━━ Data for review ━━
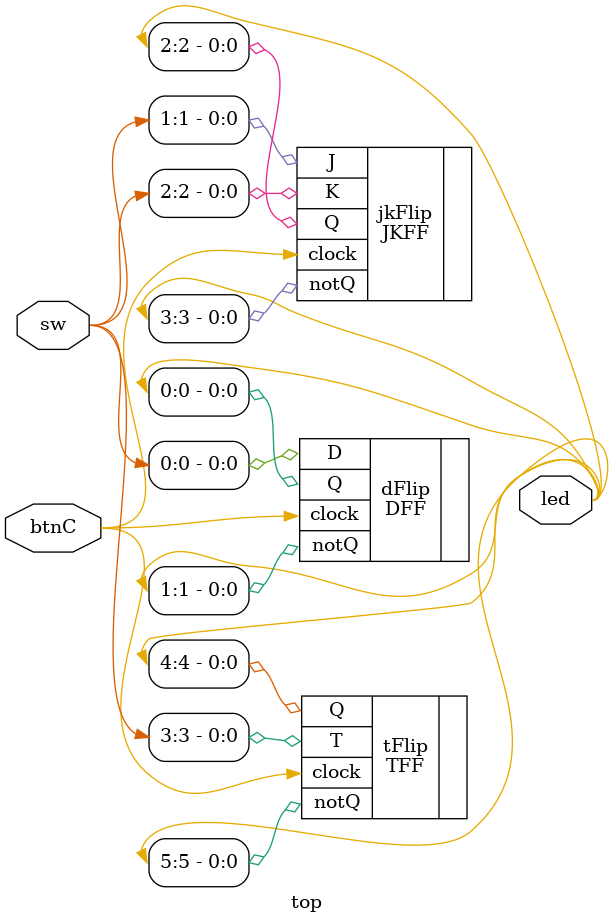
<source format=v>
`timescale 1ns / 1ps


module top(
    input [3:0] sw,
    input btnC,
    output [5:0] led
    );
    
    DFF dFlip(
        .D(sw[0]),
        .clock(btnC),
        .Q(led[0]),
        .notQ(led[1])
    );
    
    JKFF jkFlip(
        .J(sw[1]),
        .K(sw[2]),
        .clock(btnC),
        .Q(led[2]),
        .notQ(led[3])
    );
    
    TFF tFlip(
        .T(sw[3]),
        .clock(btnC),
        .Q(led[4]),
        .notQ(led[5])
    );
    
endmodule

</source>
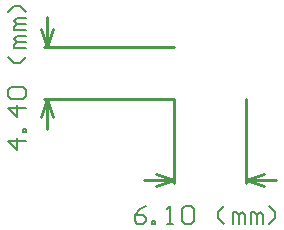
<source format=gm1>
%FSLAX44Y44*%
%MOMM*%
G71*
G01*
G75*
G04 Layer_Color=16711935*
%ADD10R,0.4000X0.9000*%
%ADD11R,1.3000X1.0000*%
%ADD12C,0.2000*%
%ADD13C,0.8000*%
%ADD14R,0.8000X1.0000*%
%ADD15R,1.0000X1.0000*%
%ADD16R,0.6000X1.1000*%
%ADD17R,1.2000X1.2000*%
%ADD18C,0.1500*%
%ADD19C,0.2540*%
%ADD20C,0.1524*%
D19*
X574500Y690880D02*
Y762000D01*
X513500Y690880D02*
Y762000D01*
X488100Y693420D02*
X513500D01*
X574500D02*
X599900D01*
X498260Y698500D02*
X513500Y693420D01*
X498260Y688340D02*
X513500Y693420D01*
X574500D02*
X589740Y688340D01*
X574500Y693420D02*
X589740Y698500D01*
X403860Y806000D02*
X513500D01*
X403860Y762000D02*
X513500D01*
X406400Y736600D02*
Y762000D01*
Y806000D02*
Y831400D01*
X401320Y746760D02*
X406400Y762000D01*
X411480Y746760D01*
X406400Y806000D02*
X411480Y821240D01*
X401320D02*
X406400Y806000D01*
D20*
X490422Y672089D02*
X485344Y669550D01*
X480265Y664471D01*
Y659393D01*
X482804Y656854D01*
X487883D01*
X490422Y659393D01*
Y661932D01*
X487883Y664471D01*
X480265D01*
X495500Y656854D02*
Y659393D01*
X498040D01*
Y656854D01*
X495500D01*
X508196D02*
X513275D01*
X510736D01*
Y672089D01*
X508196Y669550D01*
X520892D02*
X523431Y672089D01*
X528510D01*
X531049Y669550D01*
Y659393D01*
X528510Y656854D01*
X523431D01*
X520892Y659393D01*
Y669550D01*
X556441Y656854D02*
X551362Y661932D01*
Y667011D01*
X556441Y672089D01*
X564058Y656854D02*
Y667011D01*
X566597D01*
X569137Y664471D01*
Y656854D01*
Y664471D01*
X571676Y667011D01*
X574215Y664471D01*
Y656854D01*
X579293D02*
Y667011D01*
X581833D01*
X584372Y664471D01*
Y656854D01*
Y664471D01*
X586911Y667011D01*
X589450Y664471D01*
Y656854D01*
X594528D02*
X599607Y661932D01*
Y667011D01*
X594528Y672089D01*
X388117Y726613D02*
X372882D01*
X380499Y718996D01*
Y729152D01*
X388117Y734231D02*
X385578D01*
Y736770D01*
X388117D01*
Y734231D01*
Y754544D02*
X372882D01*
X380499Y746927D01*
Y757083D01*
X375421Y762162D02*
X372882Y764701D01*
Y769779D01*
X375421Y772318D01*
X385578D01*
X388117Y769779D01*
Y764701D01*
X385578Y762162D01*
X375421D01*
X388117Y797710D02*
X383039Y792632D01*
X377960D01*
X372882Y797710D01*
X388117Y805328D02*
X377960D01*
Y807867D01*
X380499Y810406D01*
X388117D01*
X380499D01*
X377960Y812945D01*
X380499Y815484D01*
X388117D01*
Y820563D02*
X377960D01*
Y823102D01*
X380499Y825641D01*
X388117D01*
X380499D01*
X377960Y828180D01*
X380499Y830720D01*
X388117D01*
Y835798D02*
X383039Y840876D01*
X377960D01*
X372882Y835798D01*
M02*

</source>
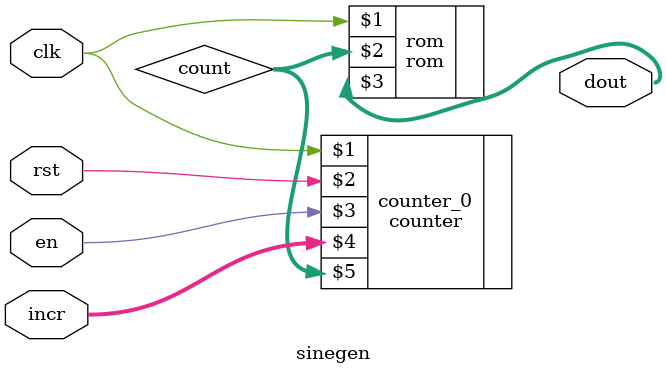
<source format=sv>
module sinegen (
    input   logic clk,
    input   logic en,
    input   logic rst,
    input   logic [7:0] incr,
    output  logic [7:0] dout
);
    wire [7:0] count;
    counter #(8) counter_0 (clk, rst, en, incr, count);
    rom #(8, 8) rom (clk, count, dout);
endmodule

</source>
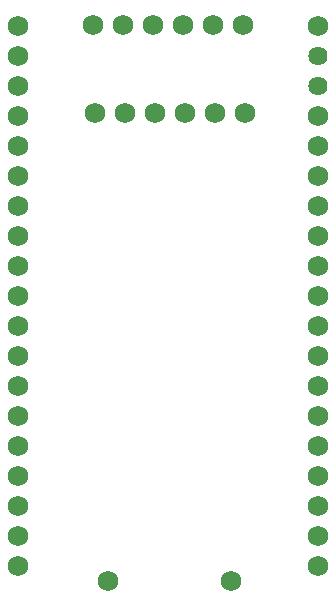
<source format=gts>
G04 Layer: TopSolderMaskLayer*
G04 EasyEDA v6.5.22, 2023-01-02 13:12:36*
G04 47529accbdb14ac4be852964c7da3e5e,963ededa1bec40798c37f3e62625e793,10*
G04 Gerber Generator version 0.2*
G04 Scale: 100 percent, Rotated: No, Reflected: No *
G04 Dimensions in millimeters *
G04 leading zeros omitted , absolute positions ,4 integer and 5 decimal *
%FSLAX45Y45*%
%MOMM*%

%ADD10C,1.7272*%
%ADD11C,1.6256*%

%LPD*%
D10*
G01*
X889000Y127000D03*
G01*
X1930400Y127000D03*
G01*
X127000Y508000D03*
G01*
X127000Y254000D03*
G01*
X127000Y762000D03*
G01*
X127000Y1016000D03*
G01*
X127000Y1270000D03*
G01*
X127000Y1524000D03*
G01*
X127000Y1778000D03*
G01*
X127000Y2032000D03*
G01*
X127000Y2286000D03*
G01*
X127000Y2540000D03*
G01*
X127000Y2794000D03*
G01*
X127000Y3048000D03*
G01*
X127000Y3302000D03*
G01*
X127000Y3556000D03*
G01*
X127000Y3810000D03*
G01*
X127000Y4064000D03*
G01*
X127000Y4318000D03*
G01*
X127000Y4572000D03*
G01*
X127000Y4826000D03*
G01*
X2667000Y4826000D03*
D11*
G01*
X2667000Y4572000D03*
G01*
X2667000Y4318000D03*
D10*
G01*
X2667000Y4064000D03*
G01*
X2667000Y3810000D03*
G01*
X2667000Y3556000D03*
G01*
X2667000Y3302000D03*
G01*
X2667000Y3048000D03*
G01*
X2667000Y2794000D03*
G01*
X2667000Y2540000D03*
G01*
X2667000Y2286000D03*
G01*
X2667000Y2032000D03*
G01*
X2667000Y1778000D03*
G01*
X2667000Y1524000D03*
G01*
X2667000Y1270000D03*
G01*
X2667000Y1016000D03*
G01*
X2667000Y762000D03*
G01*
X2667000Y508000D03*
G01*
X2667000Y254000D03*
G01*
X774700Y4089400D03*
G01*
X1028700Y4089400D03*
G01*
X1282700Y4089400D03*
G01*
X1536700Y4089400D03*
G01*
X1790700Y4089400D03*
G01*
X2044700Y4089400D03*
G01*
X761111Y4838700D03*
G01*
X2031111Y4838700D03*
G01*
X1777111Y4838700D03*
G01*
X1523111Y4838700D03*
G01*
X1269111Y4838700D03*
G01*
X1015111Y4838700D03*
M02*

</source>
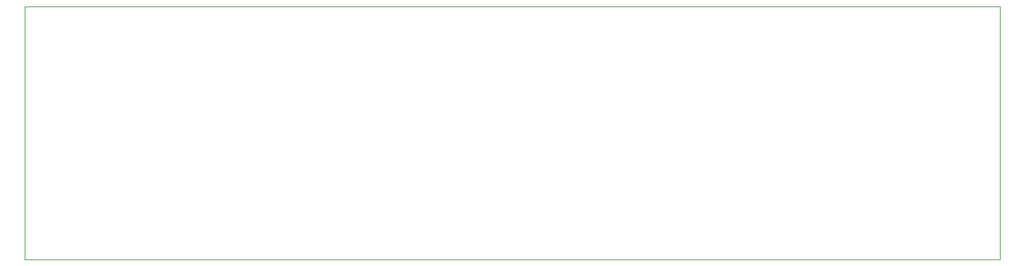
<source format=gbr>
%TF.GenerationSoftware,KiCad,Pcbnew,5.1.9+dfsg1-1*%
%TF.CreationDate,2021-08-18T14:47:46-04:00*%
%TF.ProjectId,custom_toothbrush_board,63757374-6f6d-45f7-946f-6f7468627275,rev?*%
%TF.SameCoordinates,Original*%
%TF.FileFunction,Profile,NP*%
%FSLAX46Y46*%
G04 Gerber Fmt 4.6, Leading zero omitted, Abs format (unit mm)*
G04 Created by KiCad (PCBNEW 5.1.9+dfsg1-1) date 2021-08-18 14:47:46*
%MOMM*%
%LPD*%
G01*
G04 APERTURE LIST*
%TA.AperFunction,Profile*%
%ADD10C,0.050000*%
%TD*%
G04 APERTURE END LIST*
D10*
X12700000Y-73660000D02*
X12700000Y-40640000D01*
X139700000Y-73660000D02*
X12700000Y-73660000D01*
X139700000Y-40640000D02*
X139700000Y-73660000D01*
X12700000Y-40640000D02*
X139700000Y-40640000D01*
M02*

</source>
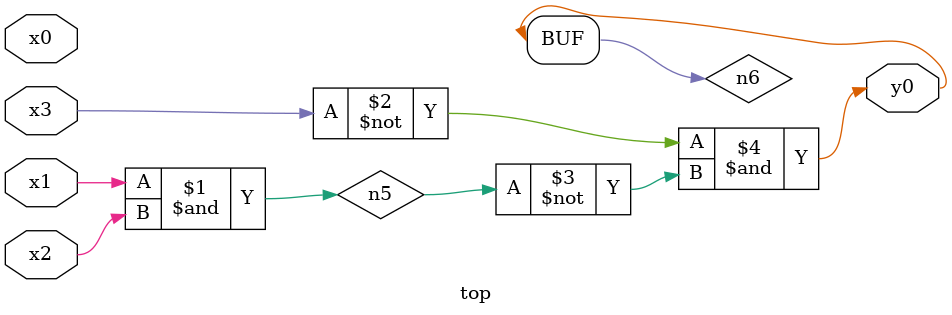
<source format=v>
module top( x0 , x1 , x2 , x3 , y0 );
  input x0 , x1 , x2 , x3 ;
  output y0 ;
  wire n5 , n6 ;
  assign n5 = x1 & x2 ;
  assign n6 = ~x3 & ~n5 ;
  assign y0 = n6 ;
endmodule

</source>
━━━
— Exercise instructions —
Search the records for lines holding the word "APERTURE", then copy each line you find.

— Output of the exercise —
G04 APERTURE LIST*
G04 APERTURE END LIST*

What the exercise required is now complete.